**** Data for processing
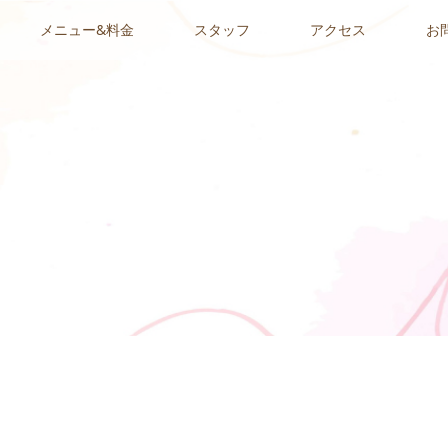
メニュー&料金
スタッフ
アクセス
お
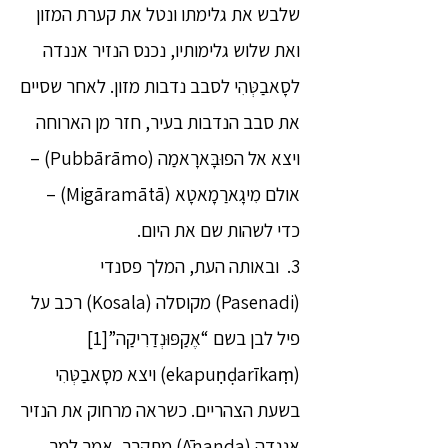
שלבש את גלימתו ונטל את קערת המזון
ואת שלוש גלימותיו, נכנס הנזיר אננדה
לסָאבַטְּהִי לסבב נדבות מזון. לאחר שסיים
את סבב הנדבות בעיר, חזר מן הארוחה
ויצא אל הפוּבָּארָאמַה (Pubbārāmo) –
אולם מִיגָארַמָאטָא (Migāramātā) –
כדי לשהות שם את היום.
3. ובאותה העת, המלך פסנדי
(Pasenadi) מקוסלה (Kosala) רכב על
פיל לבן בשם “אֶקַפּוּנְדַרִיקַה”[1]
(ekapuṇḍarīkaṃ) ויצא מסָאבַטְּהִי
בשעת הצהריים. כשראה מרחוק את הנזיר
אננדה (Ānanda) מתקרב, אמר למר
********
§ **Exercise requirements**: Reproduce every line of text from all the items above verbatim, in the same order, without altering any characters. Omit the picture placeholders from the output.

§ **Output below**:
メニュー&料金
スタッフ
アクセス
お
שלבש את גלימתו ונטל את קערת המזון
ואת שלוש גלימותיו, נכנס הנזיר אננדה
לסָאבַטְּהִי לסבב נדבות מזון. לאחר שסיים
את סבב הנדבות בעיר, חזר מן הארוחה
ויצא אל הפוּבָּארָאמַה (Pubbārāmo) –
אולם מִיגָארַמָאטָא (Migāramātā) –
כדי לשהות שם את היום.
3. ובאותה העת, המלך פסנדי
(Pasenadi) מקוסלה (Kosala) רכב על
פיל לבן בשם “אֶקַפּוּנְדַרִיקַה”[1]
(ekapuṇḍarīkaṃ) ויצא מסָאבַטְּהִי
בשעת הצהריים. כשראה מרחוק את הנזיר
אננדה (Ānanda) מתקרב, אמר למר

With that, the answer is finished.